Absolute power in the hands of a despot is merely a weapon.
“But, you say, we all have a right to
healthcare and even health insurance.” Or, “But some will not have healthcare
or health insurance if we don’t fix it”. Where in God’s name did you come up
with that nonsensical idea? Here is a concept for you. In the good ole USA, we
are all born with an equal opportunity to succeed. Some do, some do not, no
matter your form of centralized government. In every system of government, the
cream rises to the top and the failed sleep in a shanty, or under a bridge.
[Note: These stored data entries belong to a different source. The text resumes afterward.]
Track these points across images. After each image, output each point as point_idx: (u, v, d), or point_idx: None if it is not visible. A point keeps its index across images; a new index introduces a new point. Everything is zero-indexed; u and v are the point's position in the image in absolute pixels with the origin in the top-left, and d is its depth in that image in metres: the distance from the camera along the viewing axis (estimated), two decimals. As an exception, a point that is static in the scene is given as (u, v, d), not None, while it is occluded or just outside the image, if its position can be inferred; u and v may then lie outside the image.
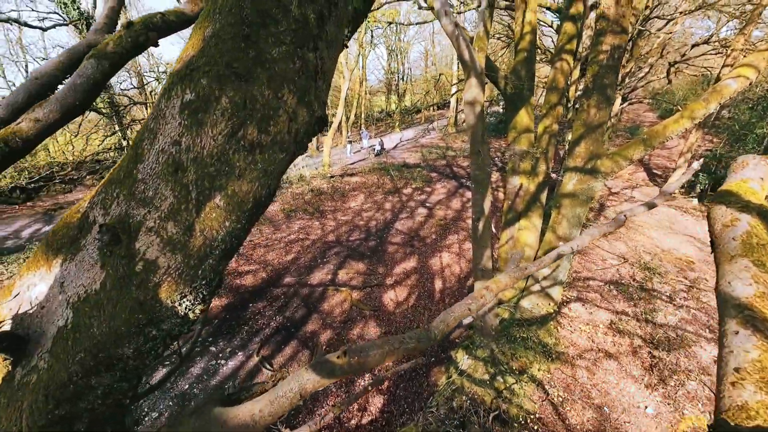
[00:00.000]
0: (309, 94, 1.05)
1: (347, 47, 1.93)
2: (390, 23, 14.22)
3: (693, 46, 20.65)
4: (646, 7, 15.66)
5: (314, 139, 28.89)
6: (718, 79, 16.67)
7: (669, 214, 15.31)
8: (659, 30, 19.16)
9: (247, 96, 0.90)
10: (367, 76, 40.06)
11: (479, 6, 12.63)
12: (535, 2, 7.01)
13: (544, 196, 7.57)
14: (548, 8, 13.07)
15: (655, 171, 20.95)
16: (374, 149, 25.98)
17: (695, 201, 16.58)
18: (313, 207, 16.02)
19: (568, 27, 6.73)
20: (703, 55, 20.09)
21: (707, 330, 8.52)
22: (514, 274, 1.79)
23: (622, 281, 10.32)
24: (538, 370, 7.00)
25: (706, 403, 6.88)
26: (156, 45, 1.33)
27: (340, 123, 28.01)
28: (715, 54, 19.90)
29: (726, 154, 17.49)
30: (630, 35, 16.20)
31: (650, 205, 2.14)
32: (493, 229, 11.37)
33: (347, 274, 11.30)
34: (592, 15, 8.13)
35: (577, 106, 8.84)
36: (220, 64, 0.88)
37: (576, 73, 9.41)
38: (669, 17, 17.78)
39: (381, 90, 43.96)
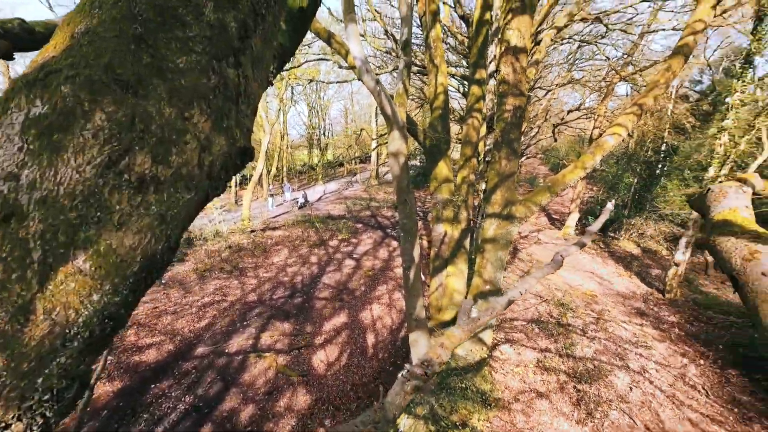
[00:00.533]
0: (228, 119, 0.82)
1: (272, 84, 1.76)
2: (311, 81, 14.64)
3: (569, 111, 24.81)
4: (533, 78, 18.59)
5: (233, 193, 27.46)
6: (591, 138, 20.00)
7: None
8: (542, 98, 22.86)
9: (137, 113, 0.64)
10: (288, 130, 40.35)
11: (396, 69, 13.75)
12: (445, 67, 7.77)
13: (467, 242, 7.88)
14: (453, 75, 14.74)
15: (553, 216, 23.66)
16: (297, 202, 25.48)
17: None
18: (231, 265, 14.73)
19: (475, 90, 7.53)
20: (577, 119, 24.14)
21: (617, 359, 9.26)
22: (468, 326, 1.63)
23: (542, 319, 10.95)
24: (479, 420, 6.80)
25: (627, 431, 7.25)
26: (10, 58, 1.00)
27: (261, 176, 27.22)
28: (586, 119, 24.09)
29: (605, 198, 20.52)
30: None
31: (581, 244, 2.22)
32: (422, 277, 11.46)
33: (271, 337, 10.27)
34: (492, 82, 9.25)
35: (488, 158, 9.69)
36: (96, 67, 0.62)
37: (483, 130, 10.45)
38: (548, 88, 21.23)
39: (303, 144, 44.38)
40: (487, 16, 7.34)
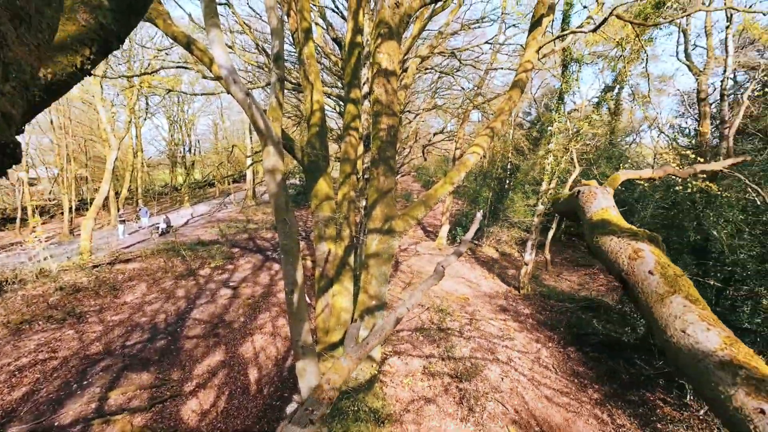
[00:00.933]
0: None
1: (91, 75, 1.34)
2: (169, 91, 12.98)
3: (435, 134, 27.66)
4: (403, 101, 20.14)
5: (66, 221, 22.25)
6: (454, 158, 22.56)
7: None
8: (412, 120, 24.97)
9: None
10: (144, 146, 35.19)
11: (269, 84, 13.19)
12: (320, 85, 7.73)
13: (352, 259, 7.84)
14: (329, 96, 14.93)
15: (428, 228, 25.70)
16: (158, 228, 22.12)
17: (458, 249, 21.05)
18: (63, 311, 11.71)
19: (351, 108, 7.66)
20: (442, 140, 27.07)
21: (489, 353, 10.32)
22: (357, 353, 1.45)
23: (425, 326, 11.58)
24: (373, 441, 6.66)
25: (503, 418, 8.04)
26: None
27: (107, 199, 22.93)
28: (449, 140, 27.17)
29: (469, 211, 23.23)
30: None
31: (458, 254, 2.29)
32: (308, 299, 10.98)
33: (124, 394, 8.41)
34: (368, 103, 9.60)
35: (367, 176, 9.94)
36: None
37: (361, 149, 10.75)
38: (416, 112, 23.26)
39: (164, 162, 39.12)
40: (359, 39, 7.60)
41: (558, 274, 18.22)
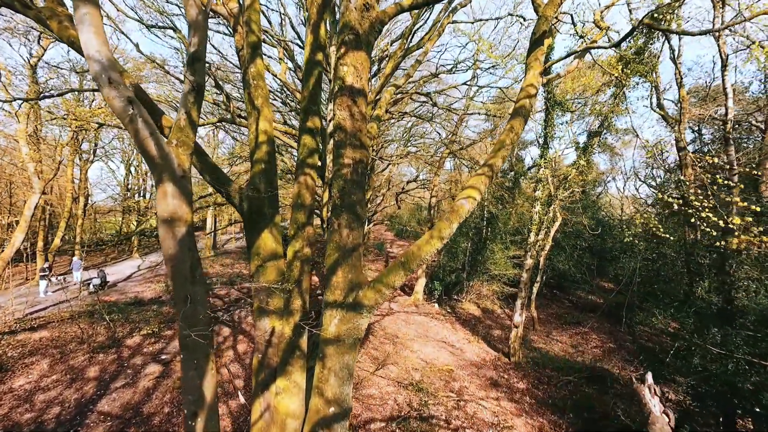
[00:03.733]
0: None
1: None
2: (100, 126, 11.01)
3: (408, 182, 26.66)
4: (378, 143, 18.98)
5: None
6: (430, 205, 21.26)
7: (422, 321, 16.62)
8: (385, 169, 23.91)
9: None
10: (92, 190, 32.19)
11: (221, 120, 11.48)
12: (270, 112, 6.07)
13: (304, 341, 5.73)
14: (286, 133, 13.20)
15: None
16: (91, 284, 18.93)
17: (436, 306, 19.02)
18: None
19: (307, 140, 5.98)
20: (415, 188, 26.01)
21: (485, 452, 8.08)
22: None
23: (402, 413, 9.24)
24: None
25: None
26: None
27: (26, 250, 19.71)
28: (423, 188, 26.14)
29: (447, 264, 21.55)
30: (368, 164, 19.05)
31: None
32: (242, 398, 8.52)
33: None
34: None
35: (326, 226, 8.11)
36: None
37: (326, 196, 9.06)
38: (389, 159, 22.19)
39: (116, 209, 35.81)
40: (319, 56, 6.16)
41: (547, 333, 16.44)
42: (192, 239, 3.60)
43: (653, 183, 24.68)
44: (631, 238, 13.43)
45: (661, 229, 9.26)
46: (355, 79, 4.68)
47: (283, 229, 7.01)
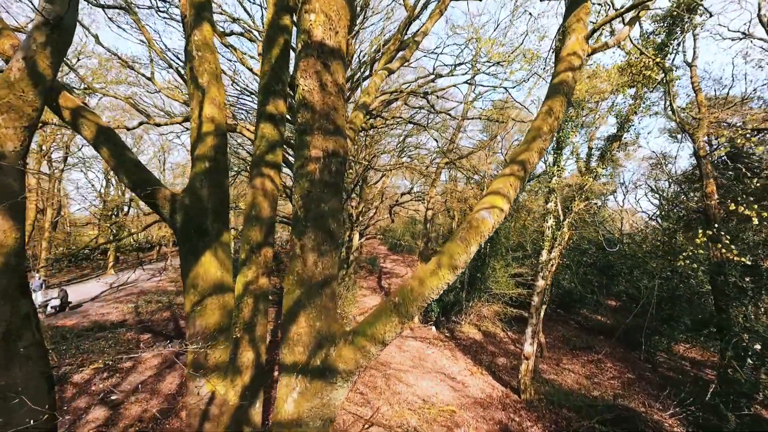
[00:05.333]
0: None
1: None
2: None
3: (402, 194, 25.22)
4: (370, 153, 17.52)
5: None
6: (426, 219, 19.73)
7: (418, 347, 14.91)
8: (378, 181, 22.46)
9: None
10: (68, 202, 30.42)
11: (187, 119, 9.90)
12: (218, 93, 4.53)
13: (258, 413, 4.07)
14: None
15: (396, 301, 21.88)
16: (48, 306, 16.99)
17: (434, 329, 17.31)
18: None
19: (267, 130, 4.43)
20: (410, 200, 24.56)
21: None
22: None
23: (396, 474, 7.51)
24: None
25: None
26: None
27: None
28: (417, 201, 24.71)
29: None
30: (358, 176, 17.55)
31: None
32: None
33: None
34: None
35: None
36: None
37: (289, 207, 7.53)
38: (383, 170, 20.73)
39: (92, 221, 33.85)
40: (285, 20, 4.67)
41: (557, 362, 14.80)
42: (14, 278, 2.02)
43: (656, 195, 23.53)
44: (641, 255, 12.04)
45: (700, 252, 7.82)
46: (327, 33, 3.17)
47: (235, 252, 5.41)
Guess what, we do not all have a car—5%
of the driving age population do not have a car. Many of those cannot even
afford a bus ticket. Go figure. Guess what else; 14% of those who do have an
automobile do not have auto insurance. The vast majority of us do not have a
home in Palm Springs, or even closer to home, in Nichols Hills. Guess what
else; 4% of us never make it until our 25th birthday, almost 1% of
us reside in prison, 10% of us do not have a cell phone. Sad but true.
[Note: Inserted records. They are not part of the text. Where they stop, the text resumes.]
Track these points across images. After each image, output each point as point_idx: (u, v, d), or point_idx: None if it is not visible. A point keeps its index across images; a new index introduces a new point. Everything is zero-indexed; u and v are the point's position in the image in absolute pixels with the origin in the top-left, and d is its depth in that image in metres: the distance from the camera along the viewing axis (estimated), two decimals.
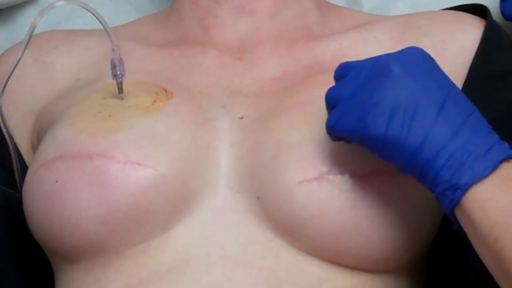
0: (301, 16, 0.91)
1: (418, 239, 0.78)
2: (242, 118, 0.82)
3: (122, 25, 0.98)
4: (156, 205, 0.76)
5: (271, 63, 0.87)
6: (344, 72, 0.73)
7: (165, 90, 0.83)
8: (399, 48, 0.87)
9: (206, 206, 0.78)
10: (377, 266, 0.78)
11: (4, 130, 0.86)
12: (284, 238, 0.77)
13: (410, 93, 0.68)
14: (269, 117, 0.81)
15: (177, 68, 0.87)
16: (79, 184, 0.76)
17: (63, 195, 0.77)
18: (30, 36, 0.82)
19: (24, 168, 0.87)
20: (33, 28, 0.82)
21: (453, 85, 0.71)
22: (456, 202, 0.67)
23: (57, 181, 0.77)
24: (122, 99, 0.82)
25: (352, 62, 0.73)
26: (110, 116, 0.80)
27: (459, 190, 0.67)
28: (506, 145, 0.69)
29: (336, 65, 0.75)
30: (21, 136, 0.91)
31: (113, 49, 0.82)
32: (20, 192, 0.83)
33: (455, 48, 0.88)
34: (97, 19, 0.82)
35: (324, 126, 0.74)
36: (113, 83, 0.82)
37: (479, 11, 0.91)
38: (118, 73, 0.82)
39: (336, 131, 0.72)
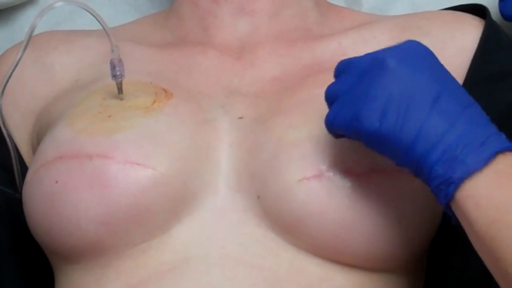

A campaign slogan of former president,
Harry S. Truman, was “a chicken in every pot and a car in every garage”. That
was almost 70 years ago. Nice slogan but we are nowhere near that even now and
it just won’t happen anytime soon.
Is any of the above really a role of
the federal government? More importantly, is any of the above something any
centralized government can fix? Think about that and think about that statement
of any of this being a RIGHT, whether our Constitution, the Magna Carta or anything
else, including the Bible.
Whatever Congress and the President
decide about a law instituting healthcare/ insurance will again head to the
Supreme Court [SCOTUS], bet large on that. The makeup of this Court will be
quite different than the last charade that ruled on the ACA. It is my
understanding that the latest nominee is a Constitutional Originalist. I guess
we are “fixin’ to find out”. If he is a said Originalist, whatever the role of
Fed Gov remains at the federal level is in jeopardy, other than a pass through
to the States, where it belongs.
The role of SCOTUS is not to make a
value judgement, as did the previous Court. The role of the Court is to
determine the Constitutionality of a law and the Statutes pursuant thereto.
They are to look at whether Art 1 Section 8, and laws pursuant, includes a
federal role in healthcare, period. It does not, simply stated. Read it
yourself and tell me the Fed Gov even has a dog in that hunt. But, you say, “We
all have a RIGHT…”
While we all here are born with the
same equal opportunity, we all don’t end up with equal results. Ah yes, those
prickly laws of nature… Where you end up is what you earn, not what the
government provides. If your self-worth and self-reliance takes you to a lofty
life style, I say well deserved. If it is however, based upon what you get from
the government, you are simply a ward of the state and that just ain’t very
lofty. If you have an iPhone and a BMW and live in mommy’s basement and daddy
paid for it all, you didn’t earn it, mommy and daddy did. Your
self-actualization is determined by yourself, individually, by what you earn;
not that of mommy and daddy, not Fed Gov. YOU!
For those of you who say that
healthcare/ insurance should be a federal prerogative, there are two ways to
amend the Constitution to get that done. The framers provided those mechanisms
and that is why it is a “Living Document”; it can be expanded in time if it is
determined a sufficient enough priority to include. It only takes ¾ of the
States to agree to an amendment. Good luck Chuck! Please note that I said
STATES—we are a Republic, not a free for all democracy as some would wish. Otherwise,
it is just another Letter to Santa Wish List. It is not the role of the Fed Gov
to make sure we all have a car, iPhone, live to collect Social Security, a home
in Palm Springs or even healthcare/ insurance, dread the thought. “If wishes
were fishes…” Where/ when did we come up with thinking we deserve all of this
crap or that it is a RIGHT? Ultimately, you will get what you paid for and you
will get paid for what you earn. THAT is a veritable right.